UK Prime Minister Theresa May.

:: UK Prime Minister Theresa May reaffirmed Britain’s commitment to a 2015 Iran nuclear deal on Tuesday in a telephone conversation with US President Donald Trump ahead of a key US decision on whether Tehran has stuck to the terms of the pact.

“The PM reaffirmed the UK’s strong commitment to the deal alongside our European partners, saying it was vitally important for regional security,” an e-mailed statement from May’s office said.

May’s commitment will have little impact on Britain’s relations with the US or Saudi Arabia, analysts and academics said.

On Monday, May also told Israeli Prime Minister Benjamin Netanyahu in a call that the UK was “firmly committed” to the deal. She said the agreement was “vitally important to regional security.”

Under a deal struck in 2015 between Iran and six world powers, Tehran agreed to scale back its nuclear program in exchange for economic sanctions relief.

May emphasized the importance of the deal in having “neutralized the possibility of Iranians acquiring nuclear weapons for more than a decade,” according to a statement issued by the prime minister’s office.

May’s stance is at odds with that of Donald Trump, who has indicated he may not re-certify the Iran deal. Trump has previously referred to the nuclear accord — which was signed by his predecessor Barack Obama — as an “embarrassment.”

May’s stance on the issue is a “low risk” move, said Scott Lucas, professor of international politics at the University of Birmingham.

“Most of Trump’s senior advisers all believe in the Iran deal. Trump is very much the outlier on this,” Lucas told Arab News.

Alexandra Kellert, European associate analyst at consultancy Control Risks, said May’s statement to Netanyahu shows a willingness to diverge from Trump on policy issues. “While the UK government is keen to maintain positive ties with the US in the hope of securing a trade deal after it leaves the EU, this does not mean that it will shy away from taking differing policy positions,” she said.
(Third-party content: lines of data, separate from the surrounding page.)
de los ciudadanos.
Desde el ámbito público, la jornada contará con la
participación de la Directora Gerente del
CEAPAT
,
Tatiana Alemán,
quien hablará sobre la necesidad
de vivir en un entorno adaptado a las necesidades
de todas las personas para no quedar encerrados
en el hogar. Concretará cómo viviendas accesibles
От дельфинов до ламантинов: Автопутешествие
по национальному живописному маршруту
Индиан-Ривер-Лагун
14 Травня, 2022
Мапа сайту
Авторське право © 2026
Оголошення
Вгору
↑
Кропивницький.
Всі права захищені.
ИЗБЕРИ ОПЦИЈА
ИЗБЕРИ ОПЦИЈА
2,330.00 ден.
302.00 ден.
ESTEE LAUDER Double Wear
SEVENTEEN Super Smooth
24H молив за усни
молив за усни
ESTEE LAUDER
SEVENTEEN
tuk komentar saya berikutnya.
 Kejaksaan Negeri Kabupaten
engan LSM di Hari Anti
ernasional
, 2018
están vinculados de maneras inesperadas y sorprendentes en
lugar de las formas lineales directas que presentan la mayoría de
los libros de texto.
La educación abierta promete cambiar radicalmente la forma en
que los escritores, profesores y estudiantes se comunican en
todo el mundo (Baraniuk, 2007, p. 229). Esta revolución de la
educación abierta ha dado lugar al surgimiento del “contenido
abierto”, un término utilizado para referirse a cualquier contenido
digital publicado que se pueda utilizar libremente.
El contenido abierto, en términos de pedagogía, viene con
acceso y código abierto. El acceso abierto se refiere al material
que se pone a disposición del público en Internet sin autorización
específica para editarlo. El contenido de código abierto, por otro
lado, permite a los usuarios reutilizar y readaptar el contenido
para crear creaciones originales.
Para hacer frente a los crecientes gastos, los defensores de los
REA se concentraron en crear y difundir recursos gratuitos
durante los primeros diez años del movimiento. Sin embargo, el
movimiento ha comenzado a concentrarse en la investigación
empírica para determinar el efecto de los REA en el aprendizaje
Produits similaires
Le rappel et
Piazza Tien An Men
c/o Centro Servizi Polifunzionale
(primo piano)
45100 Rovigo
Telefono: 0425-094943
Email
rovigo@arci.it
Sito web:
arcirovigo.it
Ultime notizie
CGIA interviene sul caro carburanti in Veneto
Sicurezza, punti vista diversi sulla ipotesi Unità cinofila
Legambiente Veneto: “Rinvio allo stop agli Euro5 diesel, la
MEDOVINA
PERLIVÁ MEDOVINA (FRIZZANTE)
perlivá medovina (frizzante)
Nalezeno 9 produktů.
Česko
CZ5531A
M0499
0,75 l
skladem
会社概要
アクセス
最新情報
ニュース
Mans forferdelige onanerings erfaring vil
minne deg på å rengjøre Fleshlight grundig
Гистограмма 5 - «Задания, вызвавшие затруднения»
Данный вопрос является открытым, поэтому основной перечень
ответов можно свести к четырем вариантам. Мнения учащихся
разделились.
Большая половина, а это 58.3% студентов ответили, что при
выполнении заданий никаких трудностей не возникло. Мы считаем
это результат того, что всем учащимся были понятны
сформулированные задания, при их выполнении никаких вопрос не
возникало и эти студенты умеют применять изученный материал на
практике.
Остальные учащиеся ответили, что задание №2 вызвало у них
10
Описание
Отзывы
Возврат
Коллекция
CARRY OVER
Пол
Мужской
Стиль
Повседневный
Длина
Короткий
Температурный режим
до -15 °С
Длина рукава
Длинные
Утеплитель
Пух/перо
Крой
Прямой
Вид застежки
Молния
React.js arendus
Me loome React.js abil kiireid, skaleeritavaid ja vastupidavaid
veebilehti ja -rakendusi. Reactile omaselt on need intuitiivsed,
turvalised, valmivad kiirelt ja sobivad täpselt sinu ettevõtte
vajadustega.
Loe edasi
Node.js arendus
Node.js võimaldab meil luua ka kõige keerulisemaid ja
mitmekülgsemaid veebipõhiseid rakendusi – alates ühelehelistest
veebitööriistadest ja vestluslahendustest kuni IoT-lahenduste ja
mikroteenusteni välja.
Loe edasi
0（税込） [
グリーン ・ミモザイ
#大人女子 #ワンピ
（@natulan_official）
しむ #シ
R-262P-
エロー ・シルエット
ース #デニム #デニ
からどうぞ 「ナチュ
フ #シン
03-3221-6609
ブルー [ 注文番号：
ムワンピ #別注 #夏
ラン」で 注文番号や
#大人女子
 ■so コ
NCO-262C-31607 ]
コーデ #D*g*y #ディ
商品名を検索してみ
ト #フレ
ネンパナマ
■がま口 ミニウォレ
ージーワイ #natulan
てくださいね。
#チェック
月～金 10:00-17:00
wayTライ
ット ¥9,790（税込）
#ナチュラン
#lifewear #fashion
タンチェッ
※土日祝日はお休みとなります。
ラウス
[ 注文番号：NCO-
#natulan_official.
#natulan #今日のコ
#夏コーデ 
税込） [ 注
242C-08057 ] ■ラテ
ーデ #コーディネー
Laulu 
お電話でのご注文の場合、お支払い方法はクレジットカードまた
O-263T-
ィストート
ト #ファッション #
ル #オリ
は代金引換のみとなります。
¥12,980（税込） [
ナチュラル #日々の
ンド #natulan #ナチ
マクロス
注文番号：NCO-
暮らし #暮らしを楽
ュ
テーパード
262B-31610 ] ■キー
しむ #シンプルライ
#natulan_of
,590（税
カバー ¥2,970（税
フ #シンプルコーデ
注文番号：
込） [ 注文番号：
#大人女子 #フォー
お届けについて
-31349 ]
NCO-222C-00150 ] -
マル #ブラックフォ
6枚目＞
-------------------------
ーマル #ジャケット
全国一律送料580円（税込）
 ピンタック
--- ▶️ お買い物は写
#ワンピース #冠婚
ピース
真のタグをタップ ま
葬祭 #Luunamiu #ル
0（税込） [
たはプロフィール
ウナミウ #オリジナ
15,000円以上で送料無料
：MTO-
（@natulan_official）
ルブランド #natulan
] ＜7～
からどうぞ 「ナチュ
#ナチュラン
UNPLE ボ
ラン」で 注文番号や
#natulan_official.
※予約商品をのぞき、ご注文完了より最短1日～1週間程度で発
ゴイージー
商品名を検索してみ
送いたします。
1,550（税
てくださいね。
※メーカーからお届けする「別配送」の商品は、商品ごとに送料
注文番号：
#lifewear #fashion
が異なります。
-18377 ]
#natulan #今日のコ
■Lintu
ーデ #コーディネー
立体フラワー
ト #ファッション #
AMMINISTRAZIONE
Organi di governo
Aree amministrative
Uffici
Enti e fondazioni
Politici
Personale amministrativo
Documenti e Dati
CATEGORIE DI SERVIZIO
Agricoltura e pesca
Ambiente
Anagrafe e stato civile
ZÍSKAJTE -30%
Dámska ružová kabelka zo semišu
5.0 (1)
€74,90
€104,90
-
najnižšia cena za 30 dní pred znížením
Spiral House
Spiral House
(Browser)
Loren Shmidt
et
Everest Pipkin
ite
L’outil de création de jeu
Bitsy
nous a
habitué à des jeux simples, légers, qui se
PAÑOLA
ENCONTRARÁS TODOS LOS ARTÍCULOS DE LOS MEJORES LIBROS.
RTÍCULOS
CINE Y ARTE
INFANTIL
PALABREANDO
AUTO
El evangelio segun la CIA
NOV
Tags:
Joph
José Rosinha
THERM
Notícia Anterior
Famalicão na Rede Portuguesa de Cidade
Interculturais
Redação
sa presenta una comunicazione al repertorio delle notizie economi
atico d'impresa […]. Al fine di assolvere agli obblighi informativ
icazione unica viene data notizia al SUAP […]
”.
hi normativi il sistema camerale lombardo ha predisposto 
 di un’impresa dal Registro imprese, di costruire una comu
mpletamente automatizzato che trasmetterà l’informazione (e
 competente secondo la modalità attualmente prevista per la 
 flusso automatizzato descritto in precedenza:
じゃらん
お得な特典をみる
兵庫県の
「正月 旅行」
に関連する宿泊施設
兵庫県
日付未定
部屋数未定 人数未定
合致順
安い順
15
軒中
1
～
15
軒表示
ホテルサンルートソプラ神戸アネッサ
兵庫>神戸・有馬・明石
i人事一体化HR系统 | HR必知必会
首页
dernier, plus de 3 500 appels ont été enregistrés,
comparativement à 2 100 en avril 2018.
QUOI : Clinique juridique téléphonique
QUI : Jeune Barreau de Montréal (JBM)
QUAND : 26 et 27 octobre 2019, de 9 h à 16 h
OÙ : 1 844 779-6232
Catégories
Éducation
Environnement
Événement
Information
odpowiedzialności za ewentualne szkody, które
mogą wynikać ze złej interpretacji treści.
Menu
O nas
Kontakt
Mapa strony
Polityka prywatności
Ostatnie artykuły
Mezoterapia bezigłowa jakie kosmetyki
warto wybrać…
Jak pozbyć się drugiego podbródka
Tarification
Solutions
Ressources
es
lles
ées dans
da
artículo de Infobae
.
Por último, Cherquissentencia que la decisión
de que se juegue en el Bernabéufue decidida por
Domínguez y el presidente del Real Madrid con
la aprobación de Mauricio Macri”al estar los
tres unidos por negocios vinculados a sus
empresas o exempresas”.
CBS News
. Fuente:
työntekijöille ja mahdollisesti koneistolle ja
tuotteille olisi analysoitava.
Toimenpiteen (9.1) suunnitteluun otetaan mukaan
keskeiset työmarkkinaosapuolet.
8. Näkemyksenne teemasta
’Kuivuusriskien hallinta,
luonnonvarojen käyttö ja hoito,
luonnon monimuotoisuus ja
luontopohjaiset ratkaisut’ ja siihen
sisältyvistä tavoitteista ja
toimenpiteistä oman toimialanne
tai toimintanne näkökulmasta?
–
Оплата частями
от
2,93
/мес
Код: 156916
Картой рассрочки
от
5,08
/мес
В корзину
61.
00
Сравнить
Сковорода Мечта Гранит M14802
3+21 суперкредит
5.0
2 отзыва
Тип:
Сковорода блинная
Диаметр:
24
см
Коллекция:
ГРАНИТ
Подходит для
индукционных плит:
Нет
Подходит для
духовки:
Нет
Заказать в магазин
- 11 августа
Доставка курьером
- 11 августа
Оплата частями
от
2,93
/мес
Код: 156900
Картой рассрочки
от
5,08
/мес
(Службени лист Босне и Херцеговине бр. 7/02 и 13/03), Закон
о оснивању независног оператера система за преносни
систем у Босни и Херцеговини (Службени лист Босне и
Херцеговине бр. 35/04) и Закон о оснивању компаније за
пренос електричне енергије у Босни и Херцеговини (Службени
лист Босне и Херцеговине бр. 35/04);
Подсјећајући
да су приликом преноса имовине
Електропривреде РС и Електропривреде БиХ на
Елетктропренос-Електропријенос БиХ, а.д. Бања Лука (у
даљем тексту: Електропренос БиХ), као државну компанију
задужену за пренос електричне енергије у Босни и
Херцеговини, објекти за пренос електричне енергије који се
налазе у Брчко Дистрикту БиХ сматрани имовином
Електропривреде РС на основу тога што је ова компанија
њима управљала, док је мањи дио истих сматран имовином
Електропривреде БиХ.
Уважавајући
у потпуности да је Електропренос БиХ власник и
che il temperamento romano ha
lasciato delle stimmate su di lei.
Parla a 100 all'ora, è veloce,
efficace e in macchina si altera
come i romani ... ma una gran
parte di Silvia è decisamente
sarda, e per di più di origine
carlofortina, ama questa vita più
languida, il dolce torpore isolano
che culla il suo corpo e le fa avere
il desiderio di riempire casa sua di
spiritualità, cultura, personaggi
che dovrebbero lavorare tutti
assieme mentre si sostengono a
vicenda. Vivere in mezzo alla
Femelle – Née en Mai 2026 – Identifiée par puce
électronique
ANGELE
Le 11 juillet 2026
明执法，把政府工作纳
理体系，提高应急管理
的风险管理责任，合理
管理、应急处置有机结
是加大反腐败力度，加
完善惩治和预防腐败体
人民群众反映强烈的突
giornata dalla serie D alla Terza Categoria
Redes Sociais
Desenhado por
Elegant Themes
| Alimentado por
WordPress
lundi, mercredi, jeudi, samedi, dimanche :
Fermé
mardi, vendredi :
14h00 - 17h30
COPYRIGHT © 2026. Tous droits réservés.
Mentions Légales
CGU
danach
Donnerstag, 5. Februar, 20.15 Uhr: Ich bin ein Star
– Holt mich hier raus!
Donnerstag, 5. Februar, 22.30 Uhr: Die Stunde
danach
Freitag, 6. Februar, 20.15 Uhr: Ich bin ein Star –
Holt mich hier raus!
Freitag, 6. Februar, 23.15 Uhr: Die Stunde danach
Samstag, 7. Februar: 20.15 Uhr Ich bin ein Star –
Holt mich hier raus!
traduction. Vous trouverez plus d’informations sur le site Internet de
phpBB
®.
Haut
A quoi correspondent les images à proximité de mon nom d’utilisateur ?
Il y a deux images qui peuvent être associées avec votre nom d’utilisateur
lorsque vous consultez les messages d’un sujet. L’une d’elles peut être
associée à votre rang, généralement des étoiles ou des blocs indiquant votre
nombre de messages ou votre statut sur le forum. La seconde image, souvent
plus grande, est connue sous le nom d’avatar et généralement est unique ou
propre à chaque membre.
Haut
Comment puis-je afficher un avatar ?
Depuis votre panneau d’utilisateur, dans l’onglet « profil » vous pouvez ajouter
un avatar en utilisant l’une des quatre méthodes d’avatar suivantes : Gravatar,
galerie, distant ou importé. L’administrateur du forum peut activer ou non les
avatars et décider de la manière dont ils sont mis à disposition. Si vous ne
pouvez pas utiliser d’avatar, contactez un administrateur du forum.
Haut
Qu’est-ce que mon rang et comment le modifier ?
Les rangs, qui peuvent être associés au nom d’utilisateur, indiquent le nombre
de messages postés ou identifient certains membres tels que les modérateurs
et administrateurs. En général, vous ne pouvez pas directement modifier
If Trump was to refuse to re-certify the agreement, US congress would then have to decide whether to reapply sanctions on Iran.

However, the current US president has failed to win much support for such a move — even from within his own administration.

“Obviously, European actors, including Britain, strongly disagree with the Trump administration on the Iran nuclear deal. In fact, key members of Trump’s security team also disagree with the president,” said Fawaz A. Gerges, professor of international relations at the London School of Economics.

May’s comments are unlikely to undermine the Kingdom’s relationship with the UK, Gerges added.

“I do not expect May’s new statement to have any impact on British-Saudi relations, which are strategic and transcend the Iran issue,” he said.

The UK’s reaffirmed position on Iran is unlikely to upset many in the Gulf, analysts said, even though Saudi Arabia and other Arab states have been highly critical of the Iranian regime, accusing the country of stirring regional instability.

“In terms of relations with other countries in the region, May’s commitment to the Iran deal does not represent a shift in policy and so should have limited bearing on the UK’s other regional relationships,” said Kellert.

Although some Gulf states had lobbied against the nuclear deal, May’s comments still address some of their concerns, said Jane Kinninmont, senior research fellow and deputy head of the Middle East and North Africa program at the think-tank Chatham House.

“Riyadh has recently emphasized the need for better monitoring and enforcement mechanisms, and May is clearly reflecting that concern in her comments,” she said.

“But there is a strong consensus in the UK political establishment that the current nuclear deal is the best of the available options to deal with Iran’s nuclear program.”